• Given records:
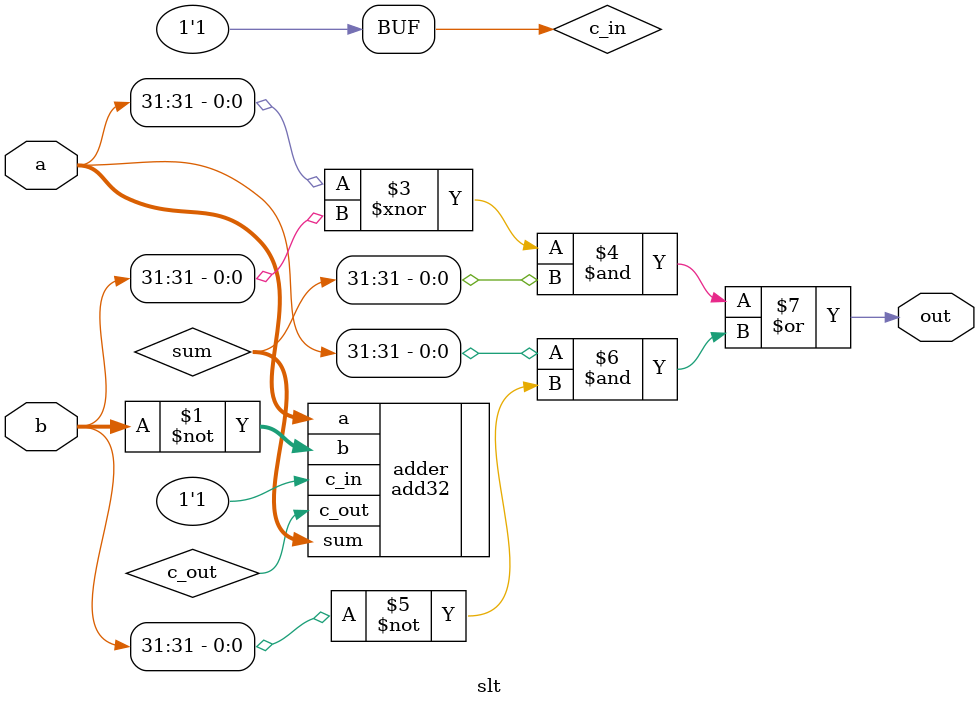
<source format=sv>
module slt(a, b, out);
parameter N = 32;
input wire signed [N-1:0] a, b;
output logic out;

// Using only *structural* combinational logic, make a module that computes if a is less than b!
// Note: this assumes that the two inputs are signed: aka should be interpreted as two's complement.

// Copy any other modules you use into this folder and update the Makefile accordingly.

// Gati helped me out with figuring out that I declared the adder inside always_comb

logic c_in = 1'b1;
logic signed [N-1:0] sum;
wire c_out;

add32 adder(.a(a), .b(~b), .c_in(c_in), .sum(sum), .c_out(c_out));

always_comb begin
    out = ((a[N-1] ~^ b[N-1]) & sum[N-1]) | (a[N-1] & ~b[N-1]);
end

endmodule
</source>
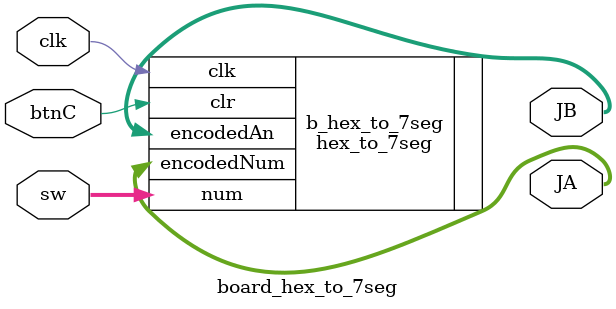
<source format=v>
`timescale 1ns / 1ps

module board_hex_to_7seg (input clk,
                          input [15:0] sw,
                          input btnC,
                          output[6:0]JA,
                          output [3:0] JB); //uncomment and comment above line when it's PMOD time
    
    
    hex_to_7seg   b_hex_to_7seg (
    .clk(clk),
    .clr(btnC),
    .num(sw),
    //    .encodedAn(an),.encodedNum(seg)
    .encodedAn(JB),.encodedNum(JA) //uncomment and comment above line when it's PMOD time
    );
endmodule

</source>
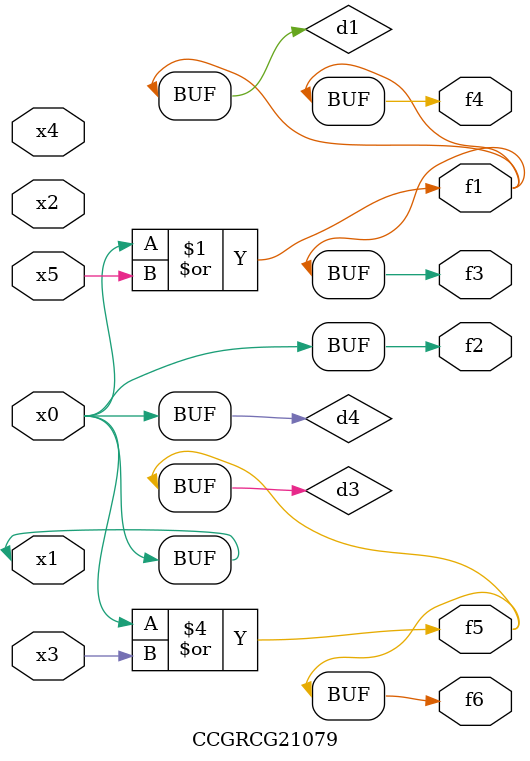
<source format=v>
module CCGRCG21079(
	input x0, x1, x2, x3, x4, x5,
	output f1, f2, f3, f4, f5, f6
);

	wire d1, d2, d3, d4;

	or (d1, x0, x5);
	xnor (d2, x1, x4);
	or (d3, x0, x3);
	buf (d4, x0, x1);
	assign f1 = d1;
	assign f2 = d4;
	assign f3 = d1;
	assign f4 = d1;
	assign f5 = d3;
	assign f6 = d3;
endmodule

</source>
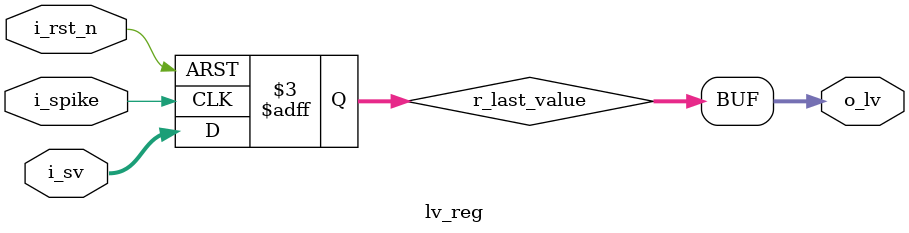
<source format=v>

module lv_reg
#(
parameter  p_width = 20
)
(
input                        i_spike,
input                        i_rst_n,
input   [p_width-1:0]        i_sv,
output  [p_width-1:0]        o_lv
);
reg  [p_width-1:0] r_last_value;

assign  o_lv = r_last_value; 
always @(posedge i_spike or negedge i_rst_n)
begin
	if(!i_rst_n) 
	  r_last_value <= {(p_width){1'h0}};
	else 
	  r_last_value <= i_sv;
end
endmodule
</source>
==
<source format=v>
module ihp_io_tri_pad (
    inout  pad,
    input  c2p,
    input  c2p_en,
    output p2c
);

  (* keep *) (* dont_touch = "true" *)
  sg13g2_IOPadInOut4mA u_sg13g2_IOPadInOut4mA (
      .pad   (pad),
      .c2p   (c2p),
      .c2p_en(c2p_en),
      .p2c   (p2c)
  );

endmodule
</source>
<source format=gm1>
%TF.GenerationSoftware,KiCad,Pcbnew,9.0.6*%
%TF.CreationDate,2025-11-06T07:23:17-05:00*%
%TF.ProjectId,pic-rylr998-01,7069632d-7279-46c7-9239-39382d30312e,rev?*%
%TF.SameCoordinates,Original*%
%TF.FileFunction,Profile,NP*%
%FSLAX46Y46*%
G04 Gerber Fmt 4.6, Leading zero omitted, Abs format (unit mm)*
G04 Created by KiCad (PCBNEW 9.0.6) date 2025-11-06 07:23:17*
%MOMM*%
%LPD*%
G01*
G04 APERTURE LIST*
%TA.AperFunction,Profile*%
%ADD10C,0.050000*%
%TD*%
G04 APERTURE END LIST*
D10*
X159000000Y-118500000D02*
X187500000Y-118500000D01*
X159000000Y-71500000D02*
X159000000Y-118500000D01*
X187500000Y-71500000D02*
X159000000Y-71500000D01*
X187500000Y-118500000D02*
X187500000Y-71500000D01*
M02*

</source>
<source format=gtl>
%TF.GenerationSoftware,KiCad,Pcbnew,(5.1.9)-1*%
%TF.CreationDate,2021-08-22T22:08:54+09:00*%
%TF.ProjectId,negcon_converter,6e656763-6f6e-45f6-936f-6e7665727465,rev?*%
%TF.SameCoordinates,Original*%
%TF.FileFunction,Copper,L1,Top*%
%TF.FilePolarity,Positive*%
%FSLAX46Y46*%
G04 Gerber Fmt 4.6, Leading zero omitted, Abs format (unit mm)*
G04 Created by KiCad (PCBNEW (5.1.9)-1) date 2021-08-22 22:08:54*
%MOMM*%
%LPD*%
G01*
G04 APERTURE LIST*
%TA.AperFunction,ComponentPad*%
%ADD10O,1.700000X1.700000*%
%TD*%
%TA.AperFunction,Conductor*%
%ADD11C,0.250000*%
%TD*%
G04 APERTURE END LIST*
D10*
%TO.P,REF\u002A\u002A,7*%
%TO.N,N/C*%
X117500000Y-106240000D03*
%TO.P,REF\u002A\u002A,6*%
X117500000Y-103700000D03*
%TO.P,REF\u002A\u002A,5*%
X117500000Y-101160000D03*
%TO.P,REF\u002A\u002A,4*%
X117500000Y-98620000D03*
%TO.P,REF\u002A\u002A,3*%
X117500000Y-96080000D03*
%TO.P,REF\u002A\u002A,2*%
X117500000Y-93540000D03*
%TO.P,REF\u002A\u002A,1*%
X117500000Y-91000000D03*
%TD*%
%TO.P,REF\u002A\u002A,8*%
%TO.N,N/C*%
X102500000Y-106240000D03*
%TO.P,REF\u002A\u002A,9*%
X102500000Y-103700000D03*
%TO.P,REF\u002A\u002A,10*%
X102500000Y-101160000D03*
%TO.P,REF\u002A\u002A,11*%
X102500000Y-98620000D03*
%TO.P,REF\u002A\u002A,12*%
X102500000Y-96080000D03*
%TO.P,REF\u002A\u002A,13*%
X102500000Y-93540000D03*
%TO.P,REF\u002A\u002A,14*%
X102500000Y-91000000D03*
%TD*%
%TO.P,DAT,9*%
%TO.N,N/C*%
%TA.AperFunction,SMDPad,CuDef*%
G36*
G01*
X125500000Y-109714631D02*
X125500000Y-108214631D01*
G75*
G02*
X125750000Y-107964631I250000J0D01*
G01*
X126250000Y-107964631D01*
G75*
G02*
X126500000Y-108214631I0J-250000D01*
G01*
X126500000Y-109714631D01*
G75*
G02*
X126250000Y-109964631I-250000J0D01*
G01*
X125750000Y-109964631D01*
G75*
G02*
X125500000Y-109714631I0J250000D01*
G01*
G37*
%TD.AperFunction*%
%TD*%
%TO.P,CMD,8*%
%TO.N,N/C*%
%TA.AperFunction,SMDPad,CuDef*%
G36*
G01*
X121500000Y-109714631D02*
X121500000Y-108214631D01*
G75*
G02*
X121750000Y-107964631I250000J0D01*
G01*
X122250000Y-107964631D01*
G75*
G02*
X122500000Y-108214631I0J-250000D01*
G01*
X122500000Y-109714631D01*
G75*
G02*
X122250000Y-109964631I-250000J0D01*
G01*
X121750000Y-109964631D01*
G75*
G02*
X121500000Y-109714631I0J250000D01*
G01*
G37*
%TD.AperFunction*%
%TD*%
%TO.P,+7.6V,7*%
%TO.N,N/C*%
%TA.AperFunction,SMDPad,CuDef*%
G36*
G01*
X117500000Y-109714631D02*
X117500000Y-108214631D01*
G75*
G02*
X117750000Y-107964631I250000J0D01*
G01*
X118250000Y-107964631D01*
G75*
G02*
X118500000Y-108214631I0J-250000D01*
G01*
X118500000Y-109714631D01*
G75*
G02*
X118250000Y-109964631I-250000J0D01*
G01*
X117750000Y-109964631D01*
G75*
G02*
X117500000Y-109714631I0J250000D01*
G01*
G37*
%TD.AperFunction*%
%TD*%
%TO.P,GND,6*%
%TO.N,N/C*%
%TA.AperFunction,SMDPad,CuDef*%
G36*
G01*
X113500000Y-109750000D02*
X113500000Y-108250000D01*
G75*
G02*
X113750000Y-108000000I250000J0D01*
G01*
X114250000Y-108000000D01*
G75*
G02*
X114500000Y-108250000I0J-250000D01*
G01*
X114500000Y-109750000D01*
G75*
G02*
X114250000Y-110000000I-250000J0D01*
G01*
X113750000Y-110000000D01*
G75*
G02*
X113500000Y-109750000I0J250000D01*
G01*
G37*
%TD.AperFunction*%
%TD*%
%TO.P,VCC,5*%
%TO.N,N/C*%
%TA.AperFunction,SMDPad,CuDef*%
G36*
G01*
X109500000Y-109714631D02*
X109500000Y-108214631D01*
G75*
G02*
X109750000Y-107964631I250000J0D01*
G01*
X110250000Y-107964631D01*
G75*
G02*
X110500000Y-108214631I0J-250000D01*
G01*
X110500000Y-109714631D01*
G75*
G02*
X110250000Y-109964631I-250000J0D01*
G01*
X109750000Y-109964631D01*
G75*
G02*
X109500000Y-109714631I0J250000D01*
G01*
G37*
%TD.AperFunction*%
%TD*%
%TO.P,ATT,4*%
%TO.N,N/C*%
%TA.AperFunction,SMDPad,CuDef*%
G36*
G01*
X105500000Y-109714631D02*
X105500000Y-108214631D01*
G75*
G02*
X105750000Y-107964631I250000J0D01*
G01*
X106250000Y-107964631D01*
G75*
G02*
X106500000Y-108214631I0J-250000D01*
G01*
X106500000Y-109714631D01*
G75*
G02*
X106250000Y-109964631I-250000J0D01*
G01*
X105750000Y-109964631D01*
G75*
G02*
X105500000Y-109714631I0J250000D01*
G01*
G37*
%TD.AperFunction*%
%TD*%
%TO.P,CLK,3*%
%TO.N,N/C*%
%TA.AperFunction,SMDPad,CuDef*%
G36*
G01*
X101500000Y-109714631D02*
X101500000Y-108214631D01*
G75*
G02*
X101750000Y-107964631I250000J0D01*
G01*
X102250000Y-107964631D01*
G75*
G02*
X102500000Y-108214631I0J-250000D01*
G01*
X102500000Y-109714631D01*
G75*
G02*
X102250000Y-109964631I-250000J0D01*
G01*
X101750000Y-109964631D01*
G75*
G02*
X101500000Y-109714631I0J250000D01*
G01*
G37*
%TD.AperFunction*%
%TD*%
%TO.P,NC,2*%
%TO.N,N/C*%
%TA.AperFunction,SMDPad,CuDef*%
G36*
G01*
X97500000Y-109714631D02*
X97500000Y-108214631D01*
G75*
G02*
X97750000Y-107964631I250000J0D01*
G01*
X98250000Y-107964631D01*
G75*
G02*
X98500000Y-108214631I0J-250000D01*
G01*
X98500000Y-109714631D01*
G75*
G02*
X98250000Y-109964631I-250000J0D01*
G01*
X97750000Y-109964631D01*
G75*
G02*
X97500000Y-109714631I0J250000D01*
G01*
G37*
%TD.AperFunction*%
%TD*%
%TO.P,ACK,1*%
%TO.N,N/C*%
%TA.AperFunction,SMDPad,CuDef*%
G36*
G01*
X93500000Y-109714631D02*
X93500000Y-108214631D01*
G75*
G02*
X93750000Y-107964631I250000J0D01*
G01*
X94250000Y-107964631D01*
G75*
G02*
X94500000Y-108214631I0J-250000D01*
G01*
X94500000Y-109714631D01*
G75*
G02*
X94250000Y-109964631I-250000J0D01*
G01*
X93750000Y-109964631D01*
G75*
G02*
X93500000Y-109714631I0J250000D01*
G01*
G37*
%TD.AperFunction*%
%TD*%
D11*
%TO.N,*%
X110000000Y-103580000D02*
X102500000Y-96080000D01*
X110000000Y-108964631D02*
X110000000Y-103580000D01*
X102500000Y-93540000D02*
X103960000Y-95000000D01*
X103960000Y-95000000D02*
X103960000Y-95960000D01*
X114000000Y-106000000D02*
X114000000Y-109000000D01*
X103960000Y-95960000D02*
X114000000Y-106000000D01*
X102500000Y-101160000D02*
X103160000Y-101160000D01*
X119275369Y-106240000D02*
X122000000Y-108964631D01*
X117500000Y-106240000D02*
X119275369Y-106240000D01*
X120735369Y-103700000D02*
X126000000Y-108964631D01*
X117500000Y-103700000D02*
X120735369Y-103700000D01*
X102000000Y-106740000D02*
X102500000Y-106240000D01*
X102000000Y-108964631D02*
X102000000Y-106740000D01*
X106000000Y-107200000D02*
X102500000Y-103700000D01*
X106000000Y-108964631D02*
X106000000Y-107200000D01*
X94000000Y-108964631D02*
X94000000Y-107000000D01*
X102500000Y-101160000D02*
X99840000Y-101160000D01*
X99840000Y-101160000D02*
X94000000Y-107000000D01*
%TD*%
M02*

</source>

• Work request: Output the lines above between the one holding "<source format=sv>" and the one holding "less than b!", inclusive, with nothing before or after them.

• Written solution:
<source format=sv>
module slt(a, b, out);
parameter N = 32;
input wire signed [N-1:0] a, b;
output logic out;

// Using only *structural* combinational logic, make a module that computes if a is less than b!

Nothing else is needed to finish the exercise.